Toy trains were altered when Märklin, a German firm which specialized in doll house accessories, sought to create an equal toy for boys where a constant revenue stream could be guaranteed by selling add-on accessories for decades after the first purchase. In addition to boxed sets comprising a train and track, Märklin offered additional track, rolling stock, and buildings sold separately, creating the predecessor to the modern model train layout featuring scenery and buildings in addition to an operating train.
Electric trains adopted, with the first appearing in 1897, produced by the U.S. company Carlisle & Finch. As residential use of power became more common from the early 20th century, electric trains gained popularity and as time moved on, these electrical trains grew in sophistication, gaining light, the ability to change management, to emit a whistling noise, to smoke, to remotely couple and uncouple cars as well as load and unload freight. Toy trains from the first half of the 20th century were often made of lithographed tin; later trains were frequently made mostly of plastic.
Pull toys and wind-up trains were marketed towards children, while electrical trains were marketed towards teens, particularly teenaged boys. It was during the 1950s the modern emphasis on realism in model railroading started to grab on. Consumer interest in trains as toys waned in the late 1950s, but has undergone resurgence since the late 1990s due in large part to the popularity of Thomas the Tank Engine.
Now, S gauge and O gauge railroads continue to be considered toy trains by their own adherents and are often accessorized with semi-scale model buildings by Plasticville or even K-Line (who owns the rights to the Plasticville-like buildings produced by Marx in the 1950s to the 1970s).
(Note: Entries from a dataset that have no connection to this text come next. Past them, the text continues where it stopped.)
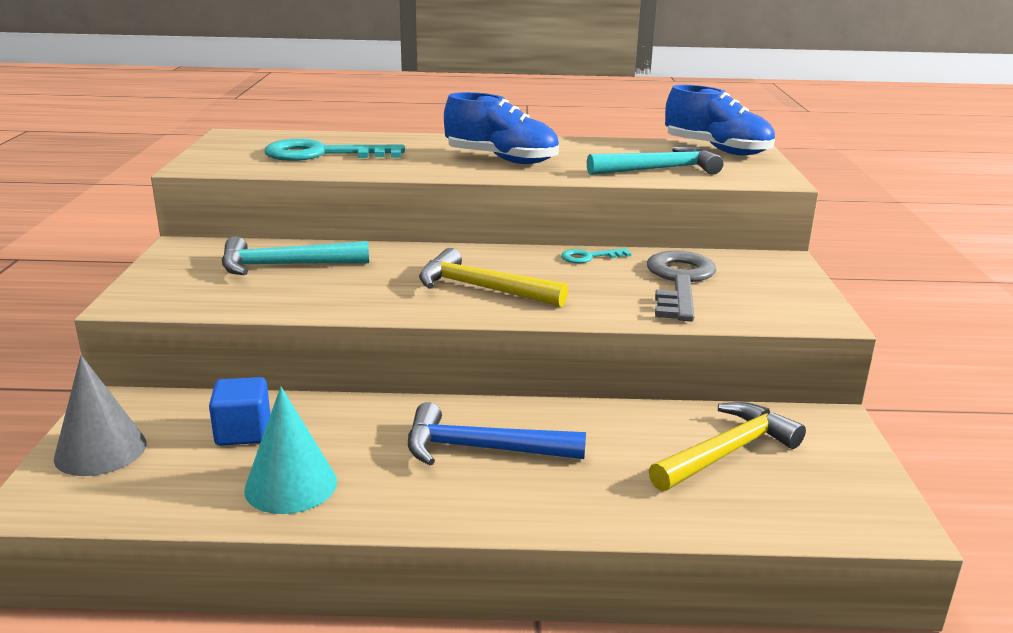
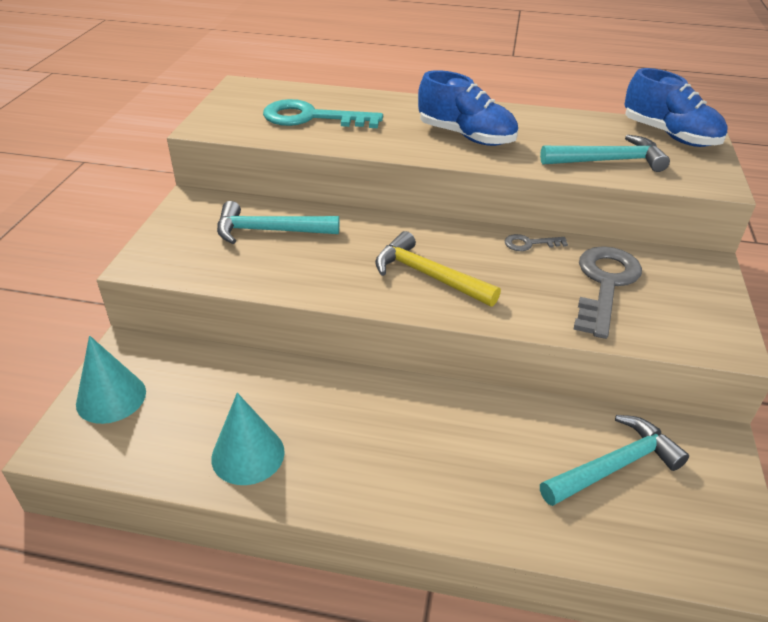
camera: 10 degrees right, 15 degrees up
(100, 450) = (111, 397): grey cone -> turquoise cone
(243, 432) = (220, 391): blue cube -> none
(481, 449) = (405, 434): blue hammer -> none
(589, 257) = (529, 244): turquoise key -> grey key
(727, 452) = (615, 466): yellow hammer -> turquoise hammer

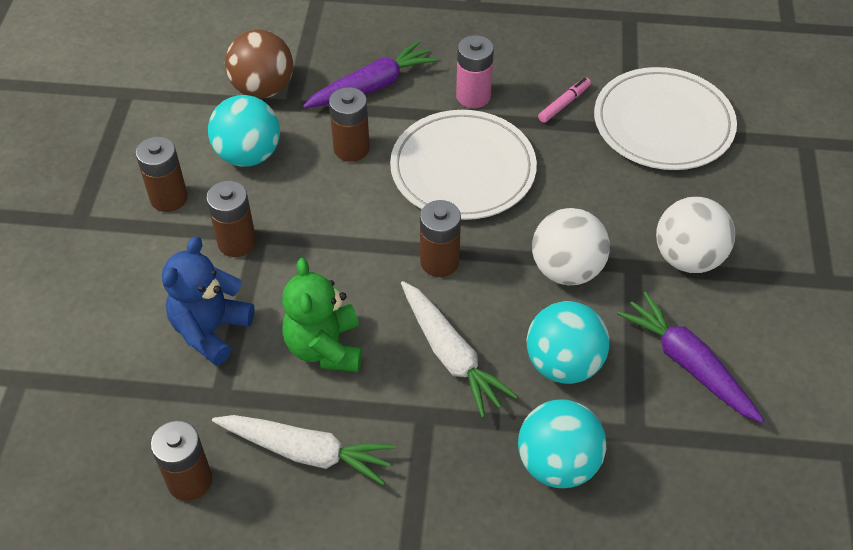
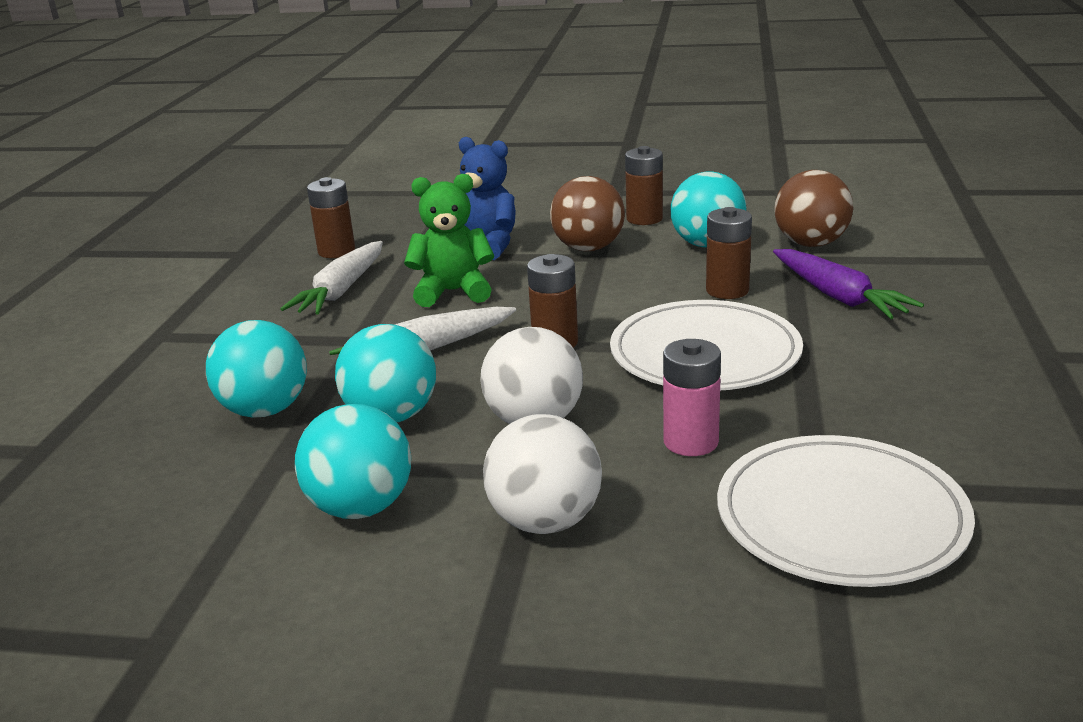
camera: 95 degrees right, 25 degrees down
(237, 242) = (588, 248): brown battery -> brown ball
(473, 96) = (845, 358): pink battery -> pink battery (691, 442)
(563, 104) = (854, 425): pink marker -> none
(687, 364) = (361, 507): purple carrot -> turquoise ball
However, due to their high price, one is more inclined to locate an HO scale or N scale train set at a toy store than an O scale set.
Many modern electrical toy trains comprise sophisticated electronic equipment that emit digitized sound effects and permit the operator to safely and easily run several remote control trains on a single loop of track. In recent decades, many toy train operators may operate a train using a TV camera at the front part of the engine and hooked up to a display, such as pc monitor. This will show a picture, like that of a genuine (smaller size) railroad.